:: About this exercise ::
Locate every line in the items below that contains the word "values", and copy each of those lines out.

(Task material)

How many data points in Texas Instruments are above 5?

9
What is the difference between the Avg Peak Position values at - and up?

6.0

(End Task material)
(Task material)

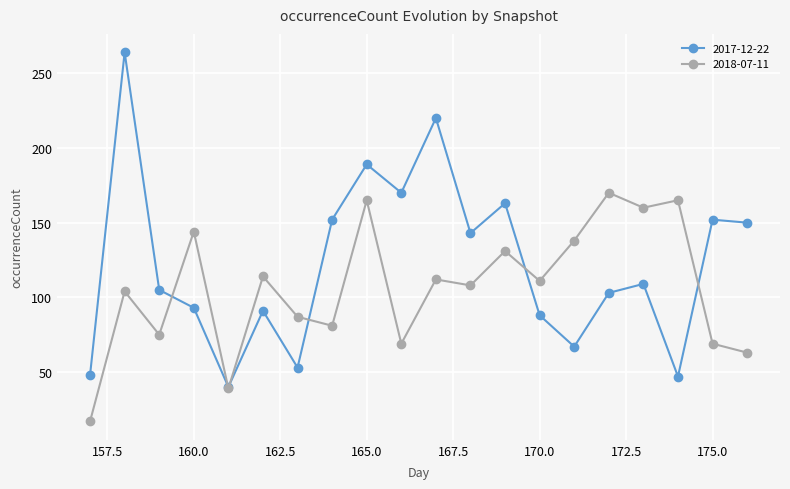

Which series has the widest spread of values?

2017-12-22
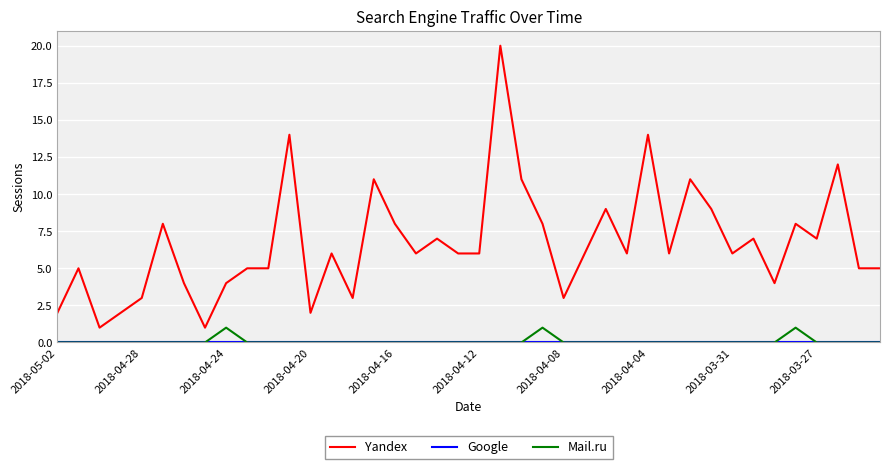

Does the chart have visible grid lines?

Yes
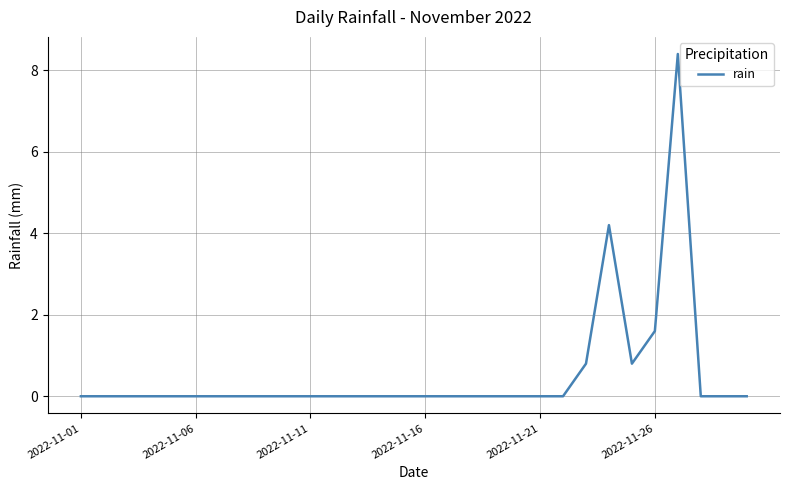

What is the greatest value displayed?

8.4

(End Task material)

:: Result ::
What is the difference between the Avg Peak Position values at - and up?
Which series has the widest spread of values?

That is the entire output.